The genetics of early telencephalon patterning: some assembly required

Abstract

The immense range of human behaviours is rooted in the complex neural networks of the cerebrum. The creation of these networks depends on the precise integration of specific neuronal subtypes that are born in different regions of the telencephalon. Here, using the mouse as a model system, we review how these proliferative zones are established. Moreover, we discuss how these regions can be traced back in development to the function of a few key genes, including those that encode fibroblast growth factors (FGFs), sonic hedgehog (SHH), bone morphogenetic proteins (BMPs), forkhead box G1 (FOXG1), paired box 6 (PAX6) and LIM homeobox protein 2 (LHX2), that pattern the early telencephalon.

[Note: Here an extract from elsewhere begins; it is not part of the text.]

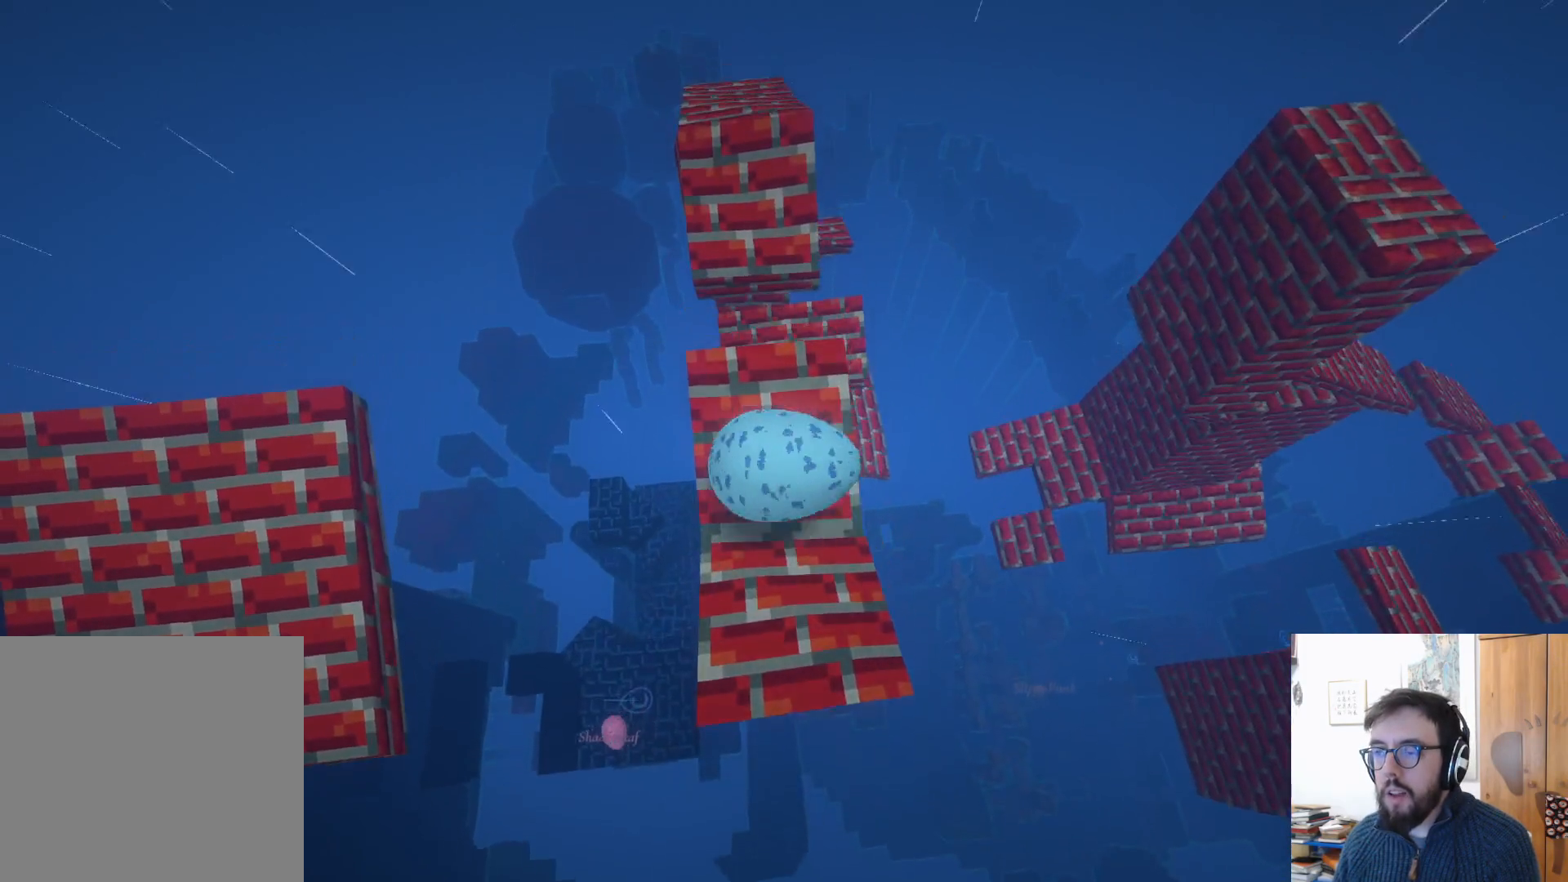
{"buttons": [], "left_stick": "center", "right_stick": "center", "events": [[317, "A", "down"], [400, "left_stick", "center"], [417, "A", "up"]]}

Figure 1. Key extrinsic and intrinsic cellular factors establish the dorsal and ventral subdivisions of the telencephalon

Schematics of the anterior neural plate in a mouse embryo (dorsal view, five somites stage, anterior is up). a | The region that will become the telencephalon is defined by expression of forkhead box G1 (Foxg1) (shown in blue). b | FoxG1 and sonic hedgehog (SHH; green) promote fibroblast growth factor (FGF; purple) expression in the anterior neural ridge. This patterns the nascent telencephalon (indicated by the curved arrow). SHH promotes FGF expression indirectly by inhibiting the repressor activity of GLI3 (expression of GL13 is shown in red). Consequently, SHH promotes the formation of a ventral telencephalic subdivision by inhibiting the dorsalizing effects of GLI3.

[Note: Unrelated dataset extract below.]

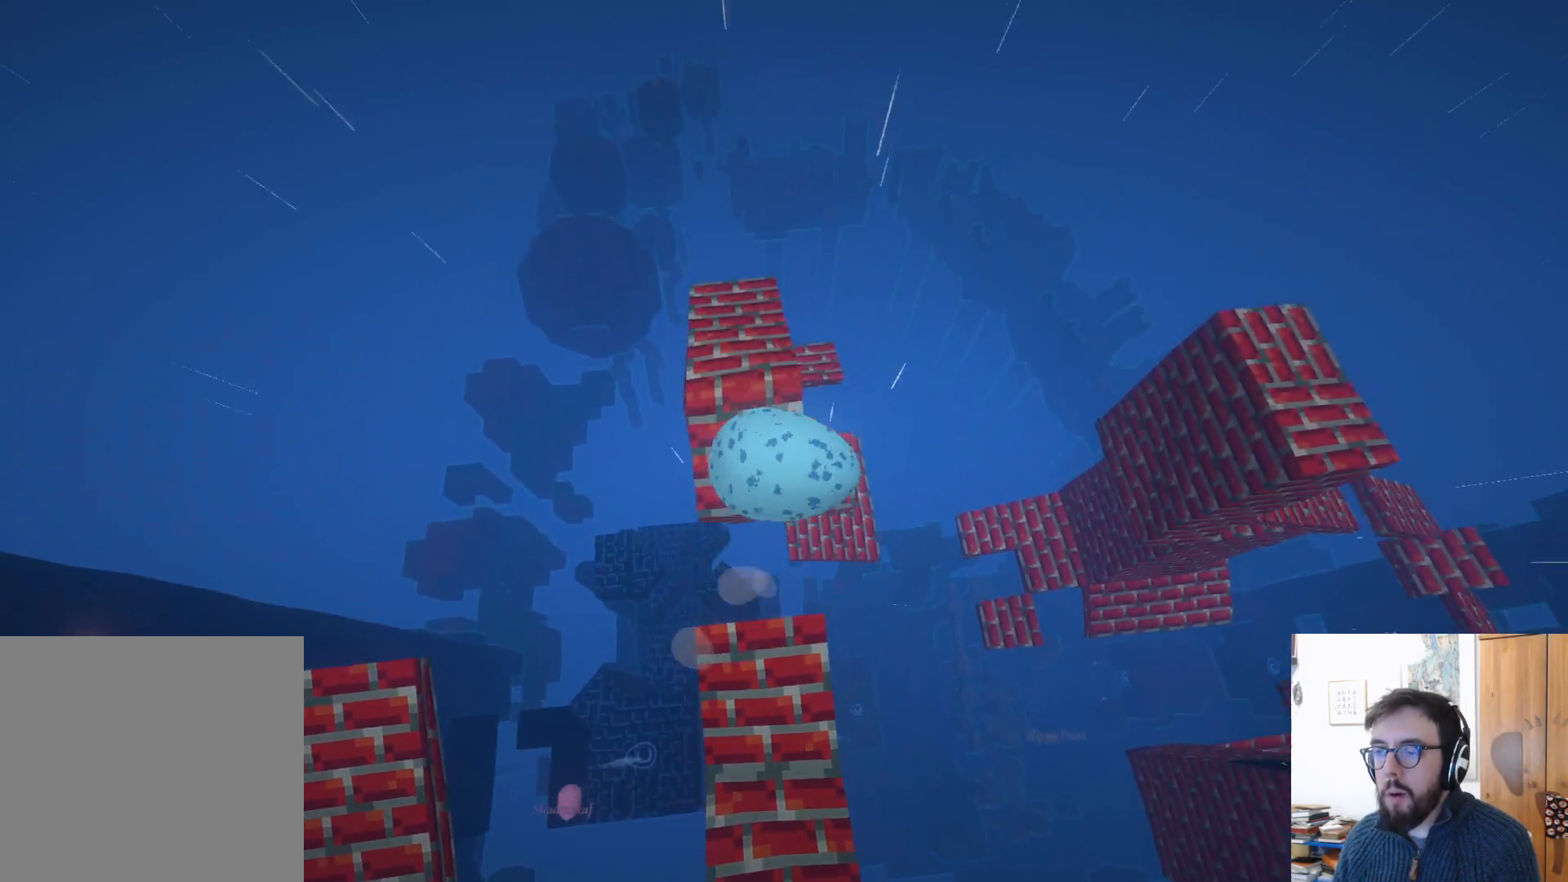
{"buttons": [], "left_stick": "down-left", "right_stick": "down", "events": [[100, "L2", "down"], [167, "L2", "up"], [217, "left_stick", "down"], [267, "right_stick", "down"], [383, "left_stick", "down-left"]]}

Figure 2. The dorsal and ventral telencephalic regions are subdivided into four major domains

The dorsal and ventral subdivisions of the embryonic mouse telencephalon at embryonic day (E) 9.0 (a), and the four broad subdivisions at E10.0 (b). In both schematics, dorsal is up, ventral is down. The Gli3-expressing dorsal region at E9.0 is split, by E10.0, into a bone morphogenetic protein (BMP)- and Wingless/Int protein (WNT)-expressing medial region and a more lateral cortical region that expresses countergradients of empty spiracles homeobox 2 (Emx2) and paired box 6 (Pax6). The ventral region at E9.0 is split, by E10.0, into medial Nkx2.1-expressing domains and lateral Gsh2-expressing domains. At E10.0 the expression domain of Gsh2 overlaps with that of Nkx2.1; this is not represented for the sake of illustrative simplicity. Similarly, sonic hedgehog (Shh), fibroblast growth factor (FGF) and forkhead box G1 (Foxg1) expression at E10.0 is omitted.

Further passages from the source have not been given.